I caught a glimpse of Karim standing along the roadway as I darted from the gates. His eyes looked like headlights on a fire truck, and he was pointing a hand up toward the house behind me.

“He’s up there!” Karim shrieked.

I glanced back, and sure enough, up on the third floor47 one of the narrow windows had been illuminated, and standing there, perfectly still and ghostlike, looking down to precisely where Karim and I were experiencing sheer terror, was the figure of a pale little boy dressed in what looked like one of those old nightshirt things that people used to wear a century ago.

“It’s Little Charlie the cannibal!” Karim said.

I was so scared that there were literally tears leaking from my eyes.

And I thought, Me. I am the kind of food they keep in their refrigerator.

Karim was right behind me, which kind of made me feel like I was being chased, so I ran faster. And then everything got much, much worse when Karim began to yell, “There’s something crawling on me! There’s something crawling on me!”

Which made me run even faster, which made Karim run faster too.

We did not stop running until we had gotten back to the clearing near Sam’s Well. Then Karim and I both collapsed into the grass of the field, where we panted and gasped for several minutes before we finally calmed down enough to say anything.

What was crawling on Karim was a cicada as big as my hand. It had gotten inside his T-shirt, and Karim had the creature balled up in a twisted wad of shirt.

“Sam. Can you get this thing off me?”

I do not touch cicadas. Not ever. Karim knew that.

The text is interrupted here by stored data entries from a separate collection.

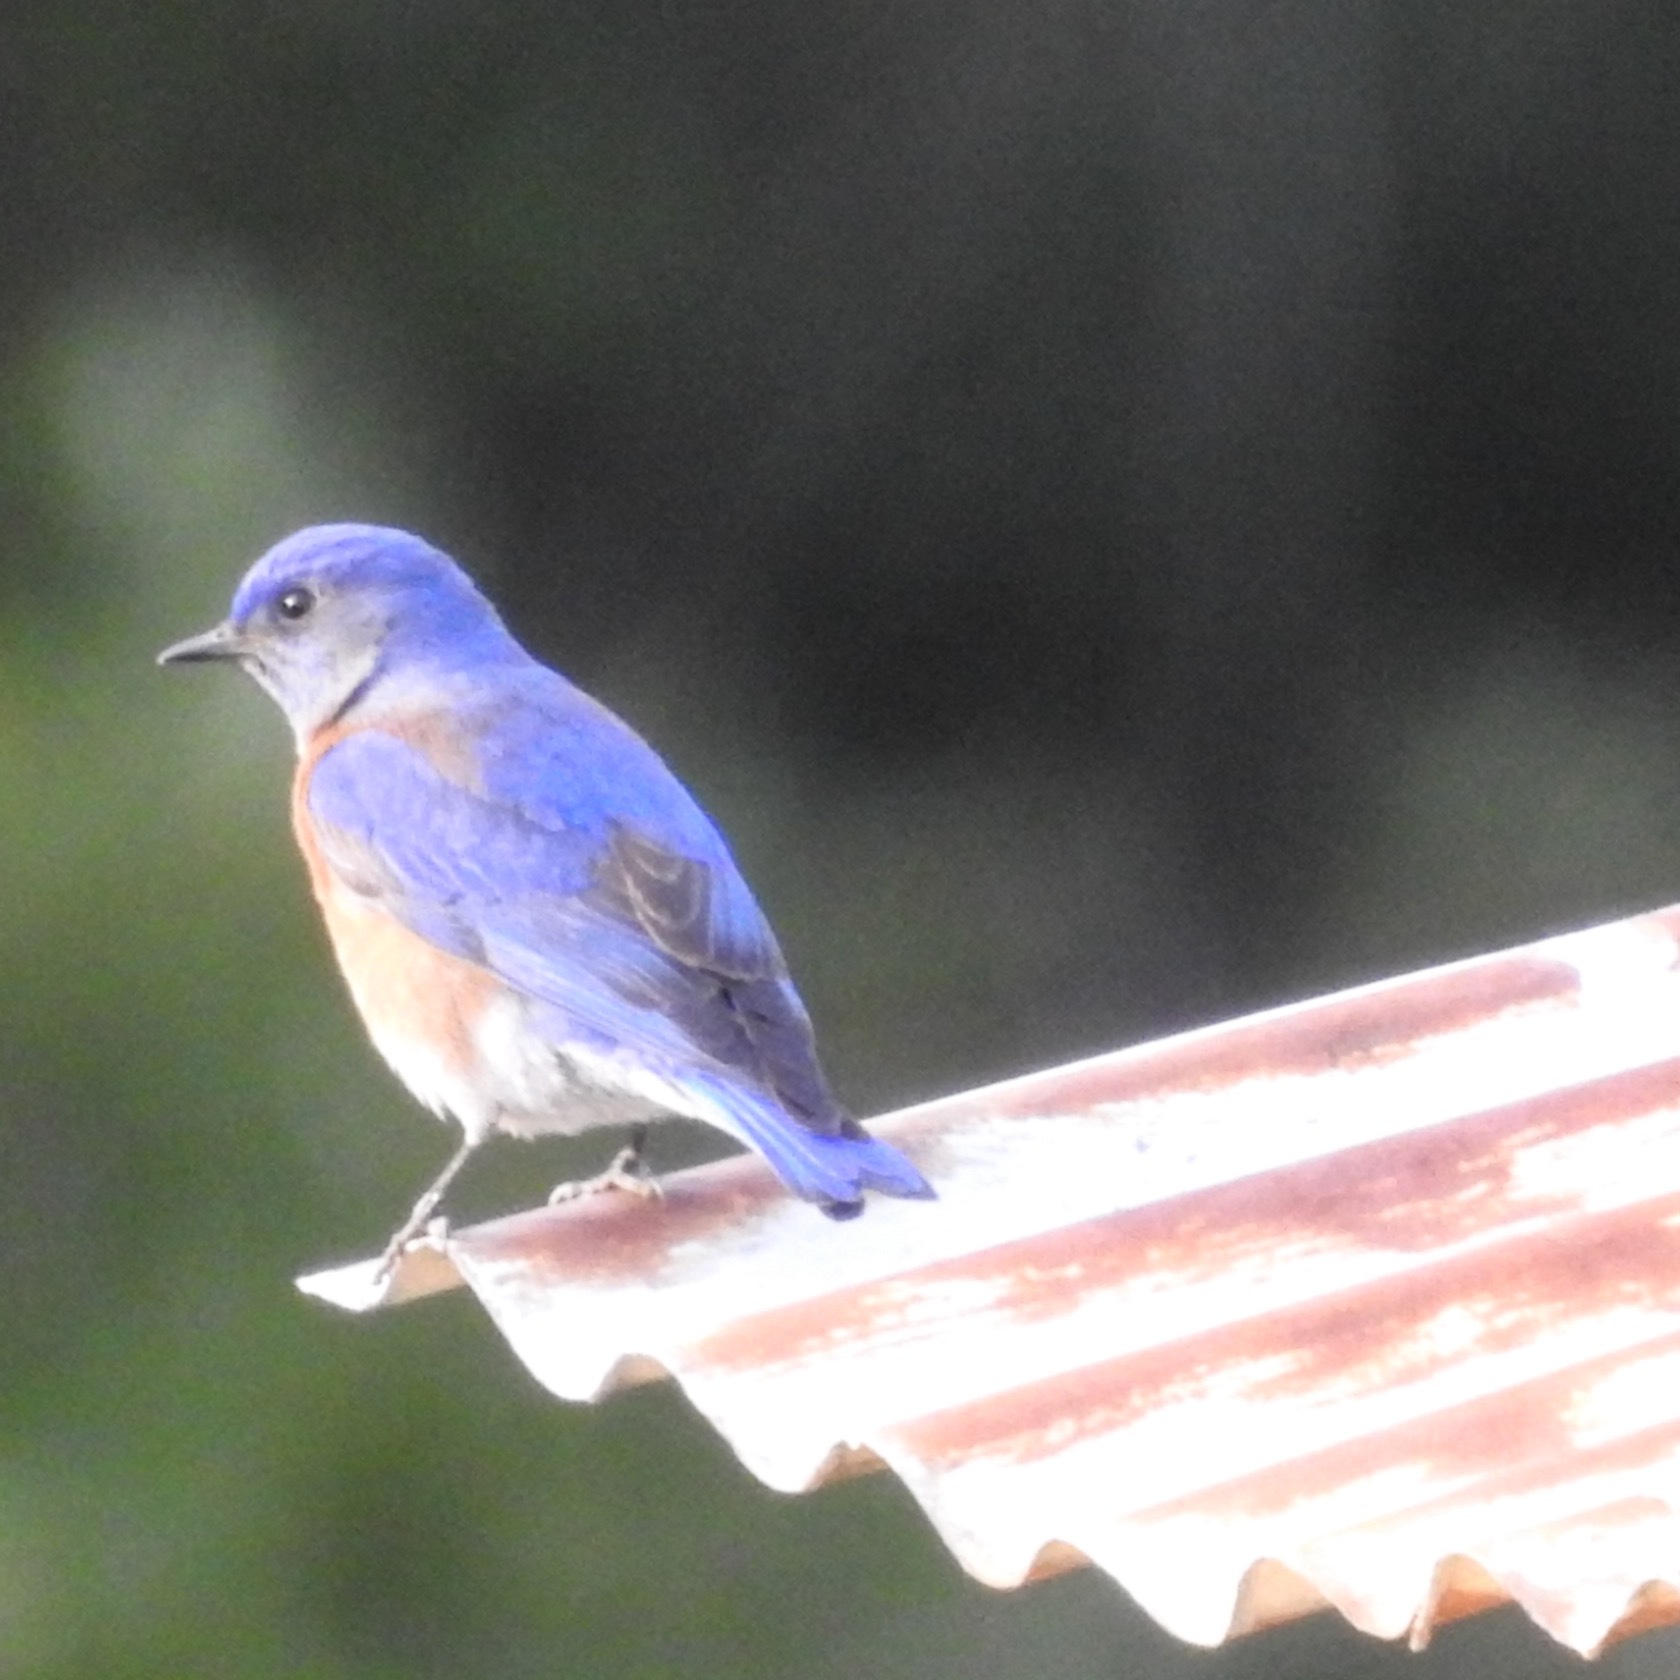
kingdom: Animalia
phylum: Chordata
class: Aves
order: Passeriformes
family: Turdidae
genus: Sialia
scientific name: Sialia mexicana
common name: Western bluebird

In fact, I am as afraid of cicadas as I am of any imaginary demons and ghouls that may or may not haunt the Purdy House. I can’t even look at a cicada without wanting to give up on life entirely.

“Karim, you’re my best friend, but no.”

And the trapped cicada inside Karim’s T-shirt made a soft and terrifying little hideous scream, which is what trapped cicadas do sometimes.

“Some friend you are,” said Karim, who’d been living in my room since last Sunday.

He got to his feet, and keeping the wadded-up cicada tangled inside his hand, he pulled his T-shirt off and threw it on top of the mountain of concrete and rebar plugging the opening to Sam’s Well.

And I said, “You were the one who left me to go to the Purdy House all alone.”

“You didn’t quite get there, did you?”

“You screamed at me. That’s why,” I said.

“I wouldn’t have screamed if I hadn’t seen Little Charlie getting ready to eat you. I saved your life,” Karim said.

“If it makes you feel good, believe it,” I said.

I stood up and shook out my clothes, just in case any other cicadas had decided to hitch a ride away from the Purdy House.

“You owe me a shirt,” Karim, who had already ruined a pair of my socks today, told me.

I just shook my head. Panting, exhausted, and terrified, we started back toward my house. I couldn’t really tell if we were mad at each other, but I’m pretty sure we were. Best friends get that way sometimes.

“So. Who’s going to be the one to do it?” Karim asked between gulps of air.

“Do what?” I said.

“Go tell Bahar’s mom and dad that Bahar is now a powerless thrall for the Monster People,” Karim answered.

“Well. It’s your aunt and uncle,” I said.

“But this is all your fault, Sam,” Karim argued. “You have to do it.”

As was so often the case, I couldn’t follow Karim’s logic that any of this48 was my fault.

“For all we know, Bahar’s probably got a lightbulb coming out of her head,” Karim said.

“She should have told them no as soon as she saw it was the Purdy House.”

And then Karim, always the devoted cousin, said, “Did you make anything for dessert? I’m kind of hungry again.”

47. Did I mention that attics in haunted houses are places where no lights are ever supposed to be turned on?

48. And by “this” I meant all the stuff that Karim and I had convinced ourselves was happening, while having no concrete proof to back up our wild assumptions.